PSA Peugeot Citroen’s supervisory board said it supports Chief Executive Officer Philippe Varin and his strategy, following a report in La Tribune that the Peugeot family was unhappy with his management.
“Following rumors that have appeared today in the press the entire Supervisory Board of PSA Peugeot Citroen wishes to express its complete support for Philippe Varin and the Managing Board and also for the current strategy that is in place,” the board said today in an emailed statement released after market closing.
The Peugeot family is disappointed with Varin’s results and some members question his decision to ally with General Motors Co., La Tribune reported online today, citing unidentified persons. Varin is on an ‘ejector seat,’ the newspaper said.
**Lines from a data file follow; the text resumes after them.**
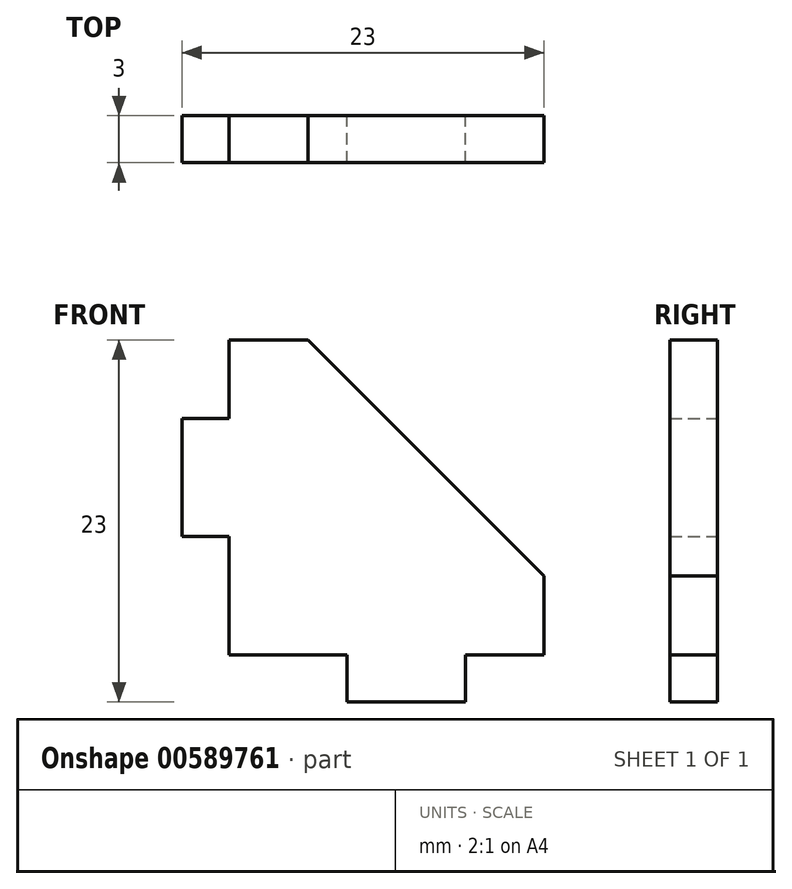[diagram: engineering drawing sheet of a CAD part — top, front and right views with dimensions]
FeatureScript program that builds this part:
annotation { "Feature Type Name" : "Feature", "Feature Type Description" : "" }
export const myFeature = defineFeature(function(context is Context, id is Id, definition is map)
    precondition{}
    {
        {
            var Q0;
            Q0=qCreatedBy(makeId("Front.planeOp"),FACE);
            var sketch = newSketch(context, id + "F0", { "sketchPlane" : qUnion([Q0])});
            skLineSegment(sketch, "E0", {"start": v(0, 0) * mm, "end": v(7.5, 0) * mm});
            skLineSegment(sketch, "E1", {"start": v(7.5, 0) * mm, "end": v(7.5, -3) * mm});
            skLineSegment(sketch, "E2", {"start": v(7.5, -3) * mm, "end": v(15, -3) * mm});
            skLineSegment(sketch, "E3", {"start": v(15, -3) * mm, "end": v(15, 0) * mm});
            skLineSegment(sketch, "E4", {"start": v(15, 0) * mm, "end": v(20, 0) * mm});
            skPoint(sketch, "E4.endSnap0", {"position": v(3.75, 0) * mm});
            skLineSegment(sketch, "E5", {"start": v(0, 0) * mm, "end": v(0, 7.5) * mm});
            skLineSegment(sketch, "E6", {"start": v(0, 7.5) * mm, "end": v(-3, 7.5) * mm});
            skLineSegment(sketch, "E7", {"start": v(-3, 7.5) * mm, "end": v(-3, 15) * mm});
            skLineSegment(sketch, "E8", {"start": v(-3, 15) * mm, "end": v(0, 15) * mm});
            skLineSegment(sketch, "E9", {"start": v(0, 15) * mm, "end": v(0, 20) * mm});
            skLineSegment(sketch, "E10", {"start": v(0, 20) * mm, "end": v(5, 20) * mm});
            skLineSegment(sketch, "E11", {"start": v(20, 0) * mm, "end": v(20, 5) * mm});
            skLineSegment(sketch, "E12", {"start": v(20, 5) * mm, "end": v(5, 20) * mm});
            skSolve(sketch);
        }
        {
            var Q0;
            Q0 = qSketchRegion(id + "F0", true);
            extrude(context, id + "F1", {"entities" : qUnion([Q0]), "depth" : 3 * mm, "offsetDistance" : 25 * mm});
        }
    });
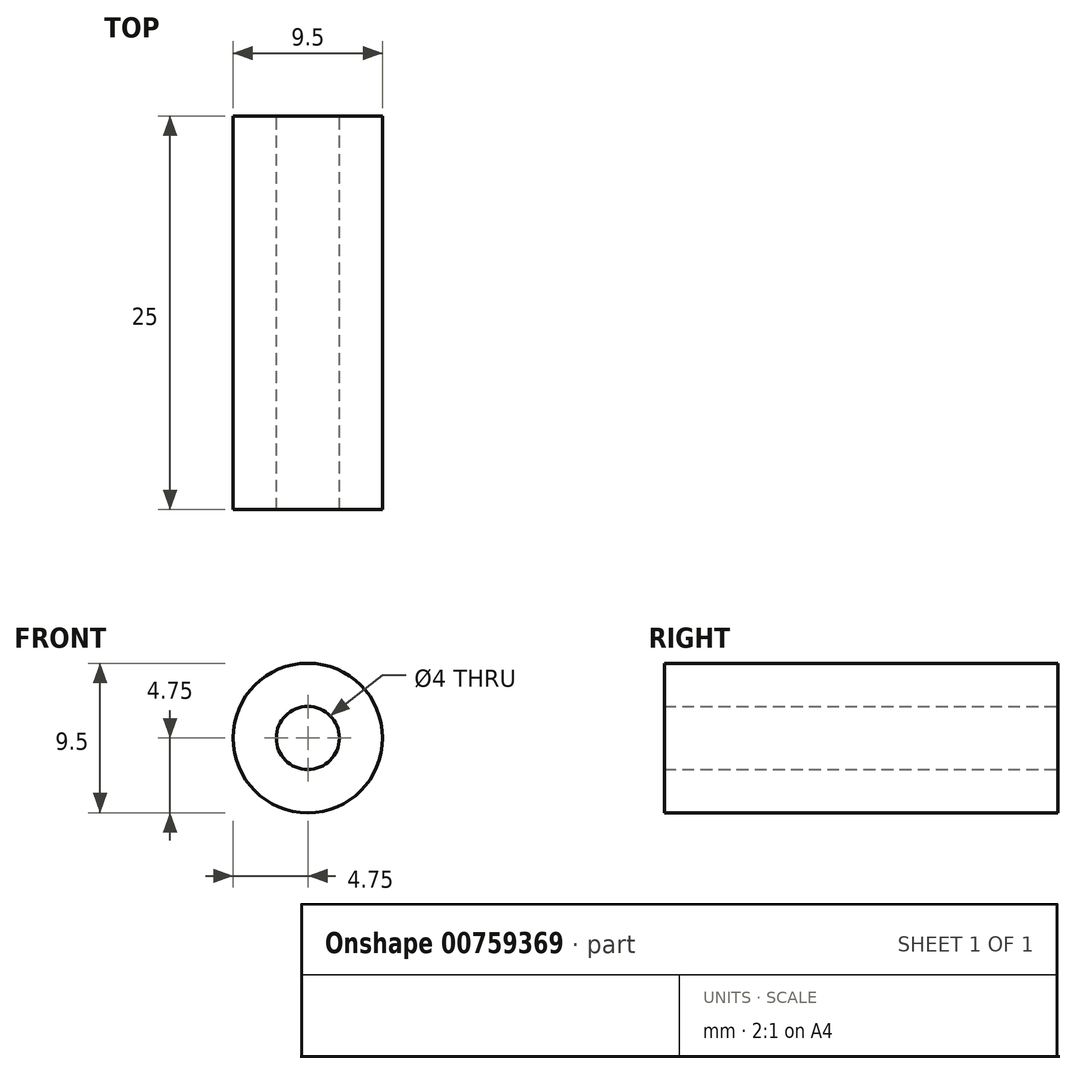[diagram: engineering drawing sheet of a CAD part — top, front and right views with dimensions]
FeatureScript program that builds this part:
annotation { "Feature Type Name" : "Feature", "Feature Type Description" : "" }
export const myFeature = defineFeature(function(context is Context, id is Id, definition is map)
    precondition{}
    {
        {
            var Q0;
            Q0=qCreatedBy(makeId("Front.planeOp"),FACE);
            var sketch = newSketch(context, id + "F0", { "sketchPlane" : qUnion([Q0])});
            skCircle(sketch, "E0", {"center": v(0, 0) * mm, "radius": 4.75 * mm});
            skSolve(sketch);
        }
        {
            var Q0;
            Q0=makeQuery(id+"F0.imprint","IMPRINT",FACE,{"disambiguationData":[TD([[makeQuery(id+"F0.imprint","IMPRINT",EDGE,{"derivedFrom":sQuery(id+"F0.wireOp",EDGE,"E0")}),1.0]])]});
            var sketch = newSketch(context, id + "F1", { "sketchPlane" : qUnion([Q0])});
            skCircle(sketch, "E1", {"center": v(0, 0) * mm, "radius": 2 * mm});
            skSolve(sketch);
        }
        {
            var Q0;
            Q0=makeQuery(id+"F1.imprint","IMPRINT",FACE,{"disambiguationData":[TD([[makeQuery(id+"F1.imprint","IMPRINT",EDGE,{"derivedFrom":sQuery(id+"F1.wireOp",EDGE,"E1")}),-1.0]])]});
            extrude(context, id + "F2", {"entities" : qUnion([Q0]), "depth" : 25 * mm, "offsetDistance" : 25 * mm});
        }
    });
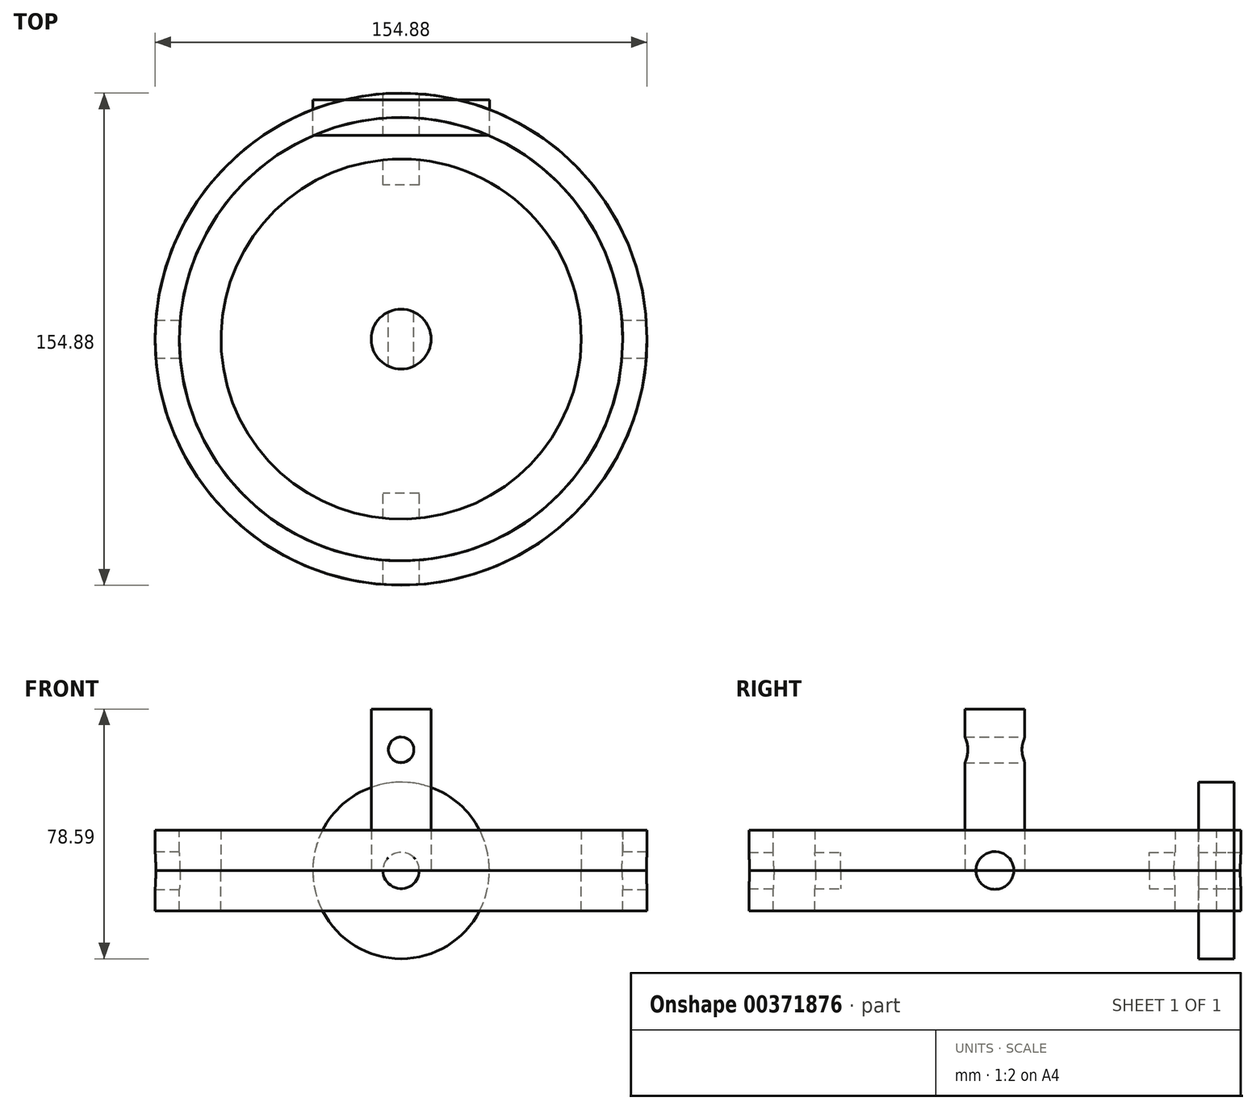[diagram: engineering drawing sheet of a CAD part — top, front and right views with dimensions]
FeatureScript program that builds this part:
annotation { "Feature Type Name" : "Feature", "Feature Type Description" : "" }
export const myFeature = defineFeature(function(context is Context, id is Id, definition is map)
    precondition{}
    {
        {
            var Q0;
            Q0=qCreatedBy(makeId("Top.planeOp"),FACE);
            var sketch = newSketch(context, id + "F0", { "sketchPlane" : qUnion([Q0])});
            skCircle(sketch, "E0", {"center": v(0, 0) * mm, "radius": 56.69 * mm});
            skCircle(sketch, "E1", {"center": v(0, 0) * mm, "radius": 69.78 * mm});
            skCircle(sketch, "E2", {"center": v(0, 0) * mm, "radius": 77.44 * mm});
            skSolve(sketch);
        }
        {
            var Q0;
            Q0 = qSketchRegion(id + "F0", true);
            var Q1;
            Q1=makeQuery(id+"F0.imprint","IMPRINT",FACE,{"disambiguationData":[TD([[makeQuery(id+"F0.imprint","IMPRINT",EDGE,{"derivedFrom":sQuery(id+"F0.wireOp",EDGE,"E0")}),1.0]])]});
            extrude(context, id + "F1", {"entities" : qUnion([Q0, Q1]), "depth" : 12.7 * mm, "offsetDistance" : 25.4 * mm});
        }
        {
            var Q0;
            Q0=qCreatedBy(makeId("Top.planeOp"),FACE);
            var sketch = newSketch(context, id + "F2", { "sketchPlane" : qUnion([Q0])});
            skLineSegment(sketch, "E3.bottom", {"start": v(-79.22, 0) * mm, "end": v(-68.64, 0) * mm});
            skLineSegment(sketch, "E3.top", {"start": v(-79.22, 5.94) * mm, "end": v(-68.64, 5.94) * mm});
            skLineSegment(sketch, "E3.left", {"start": v(-79.22, 0) * mm, "end": v(-79.22, 5.94) * mm});
            skLineSegment(sketch, "E3.right", {"start": v(-68.64, 0) * mm, "end": v(-68.64, 5.94) * mm});
            skLineSegment(sketch, "E4.MirrorCS", {"start": v(79.22, 0) * mm, "end": v(68.64, 0) * mm});
            skLineSegment(sketch, "E5.MirrorCS", {"start": v(79.22, 5.94) * mm, "end": v(68.64, 5.94) * mm});
            skLineSegment(sketch, "E6.MirrorCS", {"start": v(79.22, 0) * mm, "end": v(79.22, 5.94) * mm});
            skLineSegment(sketch, "E7.MirrorCS", {"start": v(68.64, 0) * mm, "end": v(68.64, 5.94) * mm});
            skSolve(sketch);
        }
        {
            var Q0;
            Q0=makeQuery(id+"F1.opExtrude","CAP_FACE",FACE,{"disambiguationData":[OSD([sQuery(id+"F0.wireOp",EDGE,"E1"),sQuery(id+"F0.wireOp",EDGE,"E2")])],"isStart":true});
            var Q1;
            Q1=makeQuery(id+"F1.opExtrude","CAP_FACE",FACE,{"disambiguationData":[OSD([sQuery(id+"F0.wireOp",EDGE,"E1"),sQuery(id+"F0.wireOp",EDGE,"E2")])],"isStart":false});
            var Q2;
            Q2=makeQuery(id+"F1.opExtrude","CAP_FACE",FACE,{"disambiguationData":[OSD([sQuery(id+"F0.wireOp",EDGE,"E0")])],"isStart":true});
            extrude(context, id + "F3", {"entities" : qUnion([Q0, Q1, Q2]), "depth" : 12.7 * mm, "offsetDistance" : 25.4 * mm});
        }
        {
            var Q0;
            Q0 = qSketchRegion(id + "F2", true);
            var Q1;
            Q1=sQuery(id+"F2.wireOp",EDGE,"E3.bottom");
            revolve(context, id + "F4", {"operationType" : NewBodyOperationType.REMOVE, "surfaceOperationType" : NewSurfaceOperationType.NEW, "entities" : qUnion([Q0]), "axis" : qUnion([Q1]), "revolveType" : RevolveType.FULL, "oppositeDirection" : true});
        }
        {
            var Q0;
            Q0=qCreatedBy(makeId("Top.planeOp"),FACE);
            var sketch = newSketch(context, id + "F5", { "sketchPlane" : qUnion([Q0])});
            skLineSegment(sketch, "E8.MirrorCS", {"start": v(27.8, 64.08) * mm, "end": v(27.8, 75.26) * mm});
            skLineSegment(sketch, "E9", {"start": v(0, 75.26) * mm, "end": v(0, 64.08) * mm});
            skLineSegment(sketch, "E10", {"start": v(0, 75.26) * mm, "end": v(27.8, 75.26) * mm});
            skLineSegment(sketch, "E11", {"start": v(0, 64.08) * mm, "end": v(27.8, 64.08) * mm});
            skSolve(sketch);
        }
        {
            var Q0;
            Q0 = qSketchRegion(id + "F5", true);
            var Q1;
            Q1=sQuery(id+"F5.wireOp",EDGE,"E9");
            revolve(context, id + "F6", {"surfaceOperationType" : NewSurfaceOperationType.NEW, "entities" : qUnion([Q0]), "axis" : qUnion([Q1]), "revolveType" : RevolveType.FULL});
        }
        {
            var Q0;
            Q0=qCreatedBy(makeId("Top.planeOp"),FACE);
            var sketch = newSketch(context, id + "F7", { "sketchPlane" : qUnion([Q0])});
            skLineSegment(sketch, "E12.bottom", {"start": v(0, 48.55) * mm, "end": v(5.7, 48.55) * mm});
            skLineSegment(sketch, "E12.top", {"start": v(0, 79.14) * mm, "end": v(5.7, 79.14) * mm});
            skLineSegment(sketch, "E12.left", {"start": v(0, 48.55) * mm, "end": v(0, 79.14) * mm});
            skLineSegment(sketch, "E12.right", {"start": v(5.7, 48.55) * mm, "end": v(5.7, 79.14) * mm});
            skLineSegment(sketch, "E13.MirrorCS", {"start": v(0, -48.55) * mm, "end": v(0, -79.14) * mm});
            skLineSegment(sketch, "E14.MirrorCS", {"start": v(5.7, -48.55) * mm, "end": v(5.7, -79.14) * mm});
            skLineSegment(sketch, "E15.MirrorCS", {"start": v(0, -79.14) * mm, "end": v(5.7, -79.14) * mm});
            skLineSegment(sketch, "E16.MirrorCS", {"start": v(0, -48.55) * mm, "end": v(5.7, -48.55) * mm});
            skSolve(sketch);
        }
        {
            var Q0;
            Q0 = qSketchRegion(id + "F7", true);
            var Q1;
            Q1=sQuery(id+"F7.wireOp",EDGE,"E12.left");
            revolve(context, id + "F8", {"operationType" : NewBodyOperationType.REMOVE, "surfaceOperationType" : NewSurfaceOperationType.NEW, "entities" : qUnion([Q0]), "axis" : qUnion([Q1]), "revolveType" : RevolveType.FULL, "oppositeDirection" : true});
        }
        {
            var Q0;
            Q0=qCreatedBy(makeId("Top.planeOp"),FACE);
            var sketch = newSketch(context, id + "F9", { "sketchPlane" : qUnion([Q0])});
            skCircle(sketch, "E17", {"center": v(0, 0) * mm, "radius": 9.42 * mm});
            skSolve(sketch);
        }
        {
            var Q0;
            Q0 = qSketchRegion(id + "F9", true);
            extrude(context, id + "F10", {"entities" : qUnion([Q0]), "depth" : 50.8 * mm, "offsetDistance" : 25.4 * mm});
        }
        {
            var Q0;
            Q0=qCreatedBy(makeId("Front.planeOp"),FACE);
            var sketch = newSketch(context, id + "F11", { "sketchPlane" : qUnion([Q0])});
            skCircle(sketch, "E18", {"center": v(0, 37.98) * mm, "radius": 4.03 * mm});
            skSolve(sketch);
        }
        {
            var Q0;
            Q0 = qSketchRegion(id + "F11", true);
            extrude(context, id + "F12", {"entities" : qUnion([Q0]), "operationType" : NewBodyOperationType.REMOVE, "depth" : 12.7 * mm, "offsetDistance" : 25.4 * mm, "hasSecondDirection" : true, "secondDirectionOppositeDirection" : true, "secondDirectionDepth" : 12.7 * mm});
        }
    });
Peugeot, Europe’s second-biggest carmaker, announced plans in February to sell assets, including a stake in its trucking unit Gefco, as it struggles with rising debt and falling sales. The company now plans to sell at least 50 percent of Gefco, a union representative said on June 15. The carmaker set up a strategic alliance with GM in March in which the U.S. automaker became Peugeot’s second-largest shareholder after the founding family.
“The Peugeot family members have seen their shares losing more than 50 percent of their value, so of course they’re unhappy,” said Horst Schneider, an analyst at HSBC Trinkaus & Burkhardt AG with an “underweight” rating on the shares.
Shares of Peugeot closed 6.5 percent higher in Paris at 8.21 euros, valuing the carmaker at 2.9 billion euros ($3.69 billion). The French company hit a 23-year low last week, when its stock fell to 7.34 euros on June 14.
The Paris-based automaker’s stock has slumped 68 percent in the last 12 months. Peugeot’s five-month sales in Europe are down 15 percent, outpacing a 7.3 percent industry-wide drop, according to data from the European Automobile Manufacturers’Association. The Peugeot family owns 25.3 percent of the company.